プロフィール
1999年の凱旋門賞で快挙へあと一歩と迫るエルコンドルパサーの夢を打ち砕いたフランスの至宝モンジュー。その初年度産駒として父の名声をさらに高める大活躍を見せたのがハリケーンランだ。愛ダービー、凱旋門賞、タタソールズゴールドC、そしてキングジョージ6世&クイーンエリザベスダイヤモンドSで挙げたG1レース4勝は、父の6勝にこそ及ばなかったものの、すべて父子制覇という親孝行ぶり。日本が誇る最強馬たちと渡り合う存在感まで父譲りだった。

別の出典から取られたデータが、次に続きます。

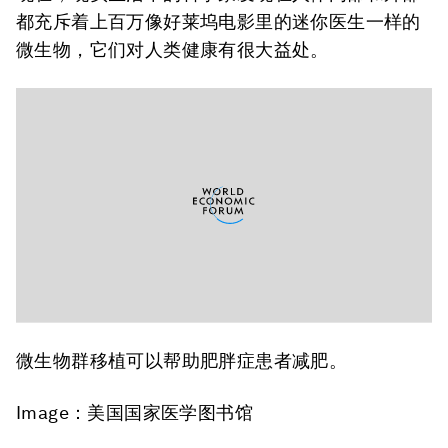
都充斥着上百万像好莱坞电影里的迷你医生一样的
微生物，它们对人类健康有很大益处。
微生物群移植可以帮助肥胖症患者减肥。
Image：美国国家医学图书馆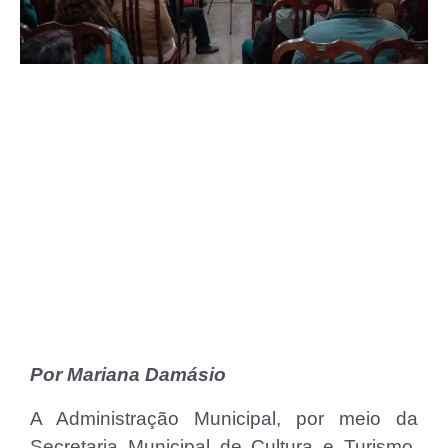
Por Mariana Damásio
A Administração Municipal, por meio da
Secretaria Municipal de Cultura e Turismo,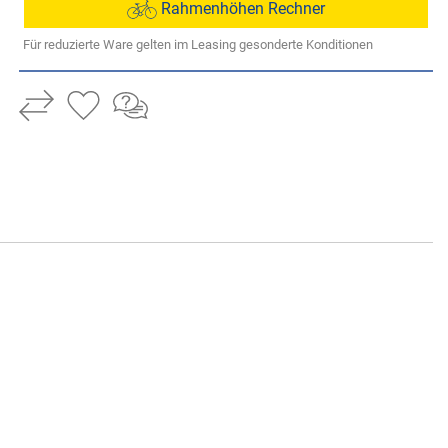
Rahmenhöhen Rechner
Für reduzierte Ware gelten im Leasing gesonderte Konditionen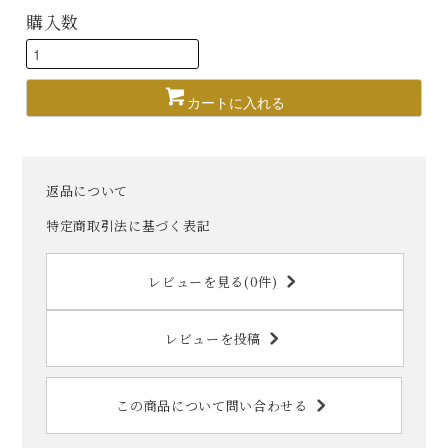
購入数
カートに入れる
返品について
特定商取引法に基づく表記
レビューを見る(0件)
レビューを投稿
この商品について問い合わせる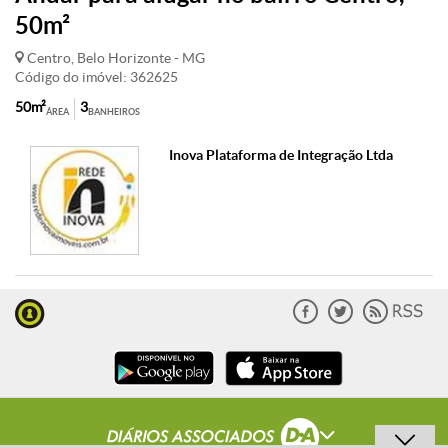
50m²
Centro, Belo Horizonte - MG
Código do imóvel: 362625
50m²
3
ÁREA
BANHEIROS
Inova Plataforma de Integração Ltda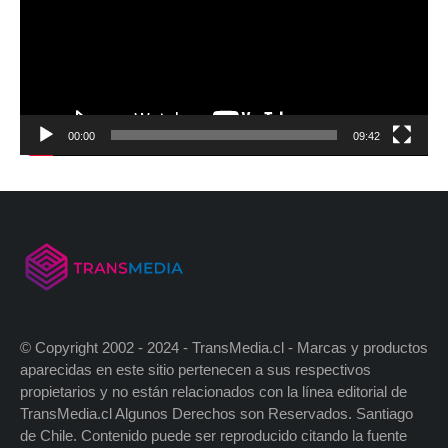
00:00
09:42
© Copyright 2002 - 2024 - TransMedia.cl - Marcas y productos
aparecidas en este sitio pertenecen a sus respectivos
propietarios y no están relacionados con la línea editorial de
TransMedia.cl Algunos Derechos son Reservados. Santiago
de Chile. Contenido puede ser reproducido citando la fuente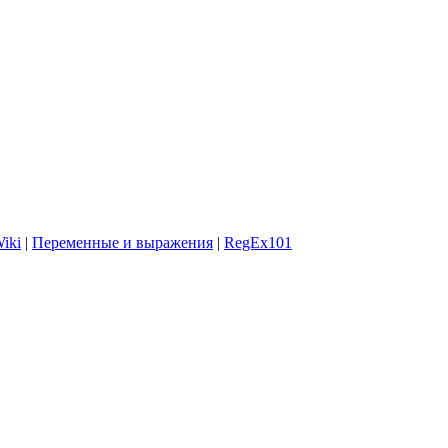
iki
|
Переменные и выражения
|
RegEx101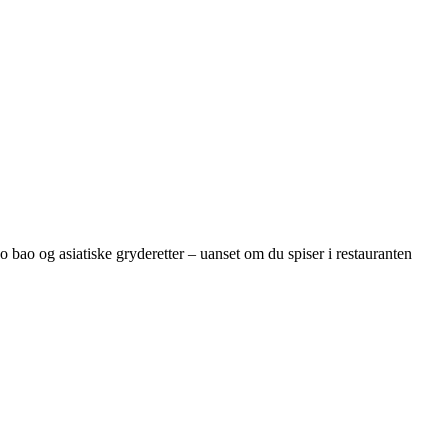
bao og asiatiske gryderetter – uanset om du spiser i restauranten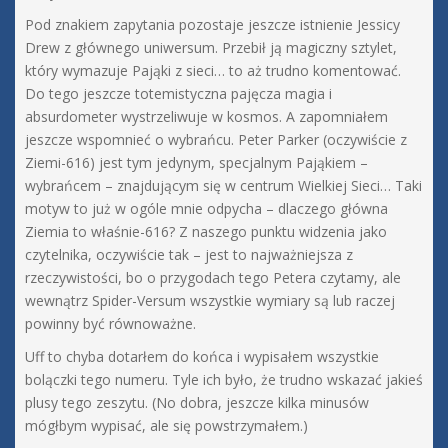
Pod znakiem zapytania pozostaje jeszcze istnienie Jessicy
Drew z głównego uniwersum. Przebił ją magiczny sztylet,
który wymazuje Pająki z sieci… to aż trudno komentować.
Do tego jeszcze totemistyczna pajęcza magia i
absurdometer wystrzeliwuje w kosmos. A zapomniałem
jeszcze wspomnieć o wybrańcu. Peter Parker (oczywiście z
Ziemi-616) jest tym jedynym, specjalnym Pająkiem –
wybrańcem – znajdującym się w centrum Wielkiej Sieci… Taki
motyw to już w ogóle mnie odpycha – dlaczego główna
Ziemia to właśnie-616? Z naszego punktu widzenia jako
czytelnika, oczywiście tak – jest to najważniejsza z
rzeczywistości, bo o przygodach tego Petera czytamy, ale
wewnątrz Spider-Versum wszystkie wymiary są lub raczej
powinny być równoważne.
Uff to chyba dotarłem do końca i wypisałem wszystkie
bolączki tego numeru. Tyle ich było, że trudno wskazać jakieś
plusy tego zeszytu. (No dobra, jeszcze kilka minusów
mógłbym wypisać, ale się powstrzymałem.)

ハリケーンランはモンジューが勝利した地元の仏ダービーでG1に初挑戦したが、4馬身差で圧勝した父に対して自身には少々不運があった。仏ダービーはハリケーンランが3歳を迎えた2005年に、距離が2400mから2100mへ短縮。その結果、自身よりスピードに秀でた仏2000ギニー馬シャマーダルをクビ差捕らえ切れずに惜敗した。しかし、次戦の愛ダービーでG1初制覇を飾ると、ニエル賞から凱旋門賞へと2400mの王道で3連勝。その後に予定していたブリーダーズカップ遠征は咳の症状が出たため回避したが、カルティエ賞年度代表馬と最優秀3歳牡馬に選出され、名実ともに欧州最強の座に就いた。
明け4歳の始動戦は3頭立てのタタソールズGCを7馬身差で圧勝。続くサンクルー大賞は直線早々に抜け出した所を牝馬のプライドに強襲され、アタマ差でまさかの2着と取りこぼしたが、最強の評価に変わりはなく次戦のキングジョージで日本のハーツクライを迎え撃つ。

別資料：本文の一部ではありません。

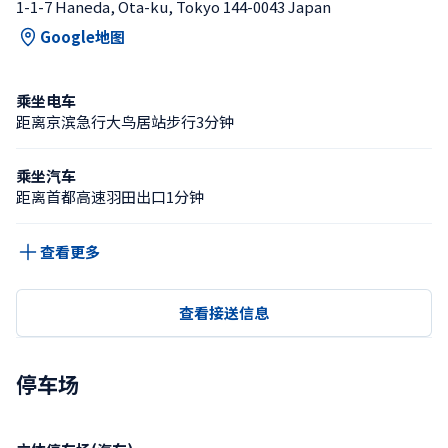
1-1-7 Haneda, Ota-ku, Tokyo 144-0043 Japan
Google地图
乘坐电车
距离京滨急行大鸟居站步行3分钟
乘坐汽车
距离首都高速羽田出口1分钟
查看更多
查看接送信息
停车场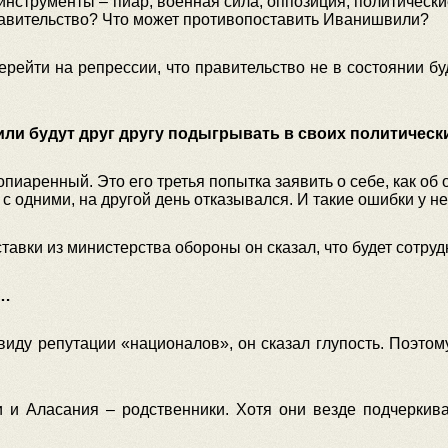
 инструменты – пиар, военная сила, оппозиция, политически
равительство? Что может противопоставить Иванишвили?
рейти на репрессии, что правительство не в состоянии буде
вили будут друг другу подыгрывать в своих политичес
ропиаренный. Это его третья попытка заявить о себе, как о
с одними, на другой день отказывался. И такие ошибки у н
тавки из министерства обороны он сказал, что будет сотру
в…
ввиду репутации «националов», он сказал глупость. Поэто
 и Аласания – родственники. Хотя они везде подчеркиваю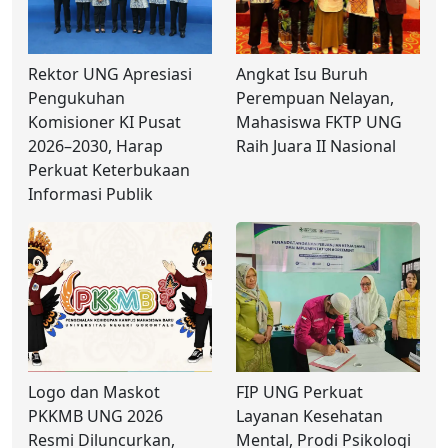
Rektor UNG Apresiasi
Angkat Isu Buruh
Pengukuhan
Perempuan Nelayan,
Komisioner KI Pusat
Mahasiswa FKTP UNG
2026–2030, Harap
Raih Juara II Nasional
Perkuat Keterbukaan
Informasi Publik
Logo dan Maskot
FIP UNG Perkuat
PKKMB UNG 2026
Layanan Kesehatan
Resmi Diluncurkan,
Mental, Prodi Psikologi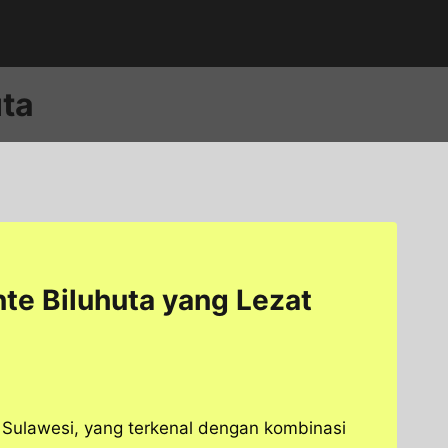
ta
e Biluhuta yang Lezat
, Sulawesi, yang terkenal dengan kombinasi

6頭立ての一戦はハリケーンランの単勝1.83倍を筆頭に、前走でドバイシーマクラシックを圧勝のハーツクライが4倍、ドバイWC勝ちからプリンスオブウェールズS2着のエレクトロキューショニストが5倍で続く3強対決の図式。レースは直線で3頭が代わるがわる先頭に立つ壮絶な叩き合いを演じた末、ハリケーンランが最後の100ヤードから半馬身抜け出して勝利をもぎ取り、欧州最強馬の面目を保った。
そして、前哨戦のフォワ賞から向かった凱旋門賞ではディープインパクトとの対決が実現する。ハーツクライを撃破したハリケーンランは、日本の悲願を背負う切り札の前に立ちはだかる最大の障壁。戦前は一騎打ちのムードが充満していた。ところが、レースは思わぬ結末を迎える。ハリケーンランは先行するディープインパクトをマークして背後から内にコースを取ると、直線で行き場を失い後退。猛然と巻き返したものの、4番手でゴールと消化不良の内容に終わった。一方のディープインパクトは3位入線も禁止薬物が検出されて失格。ハリケーンランは3着に繰り上がり、結果的に日本の最強馬たちに負けることはなかったが、凱旋門賞連覇の偉業を逃した事実までは変えられなかった。
その後は英チャンピオンS、前年に回避したBCターフも連敗して引退。結局、キングジョージでの激走が最後の雄姿となった。引退後は父モンジューの後継と期待されて種牡馬入りしたものの目立った産駒を残せず、2016年末に自身の生産者で繋養先でもあるドイツのアマーラント牧場で亡くなった。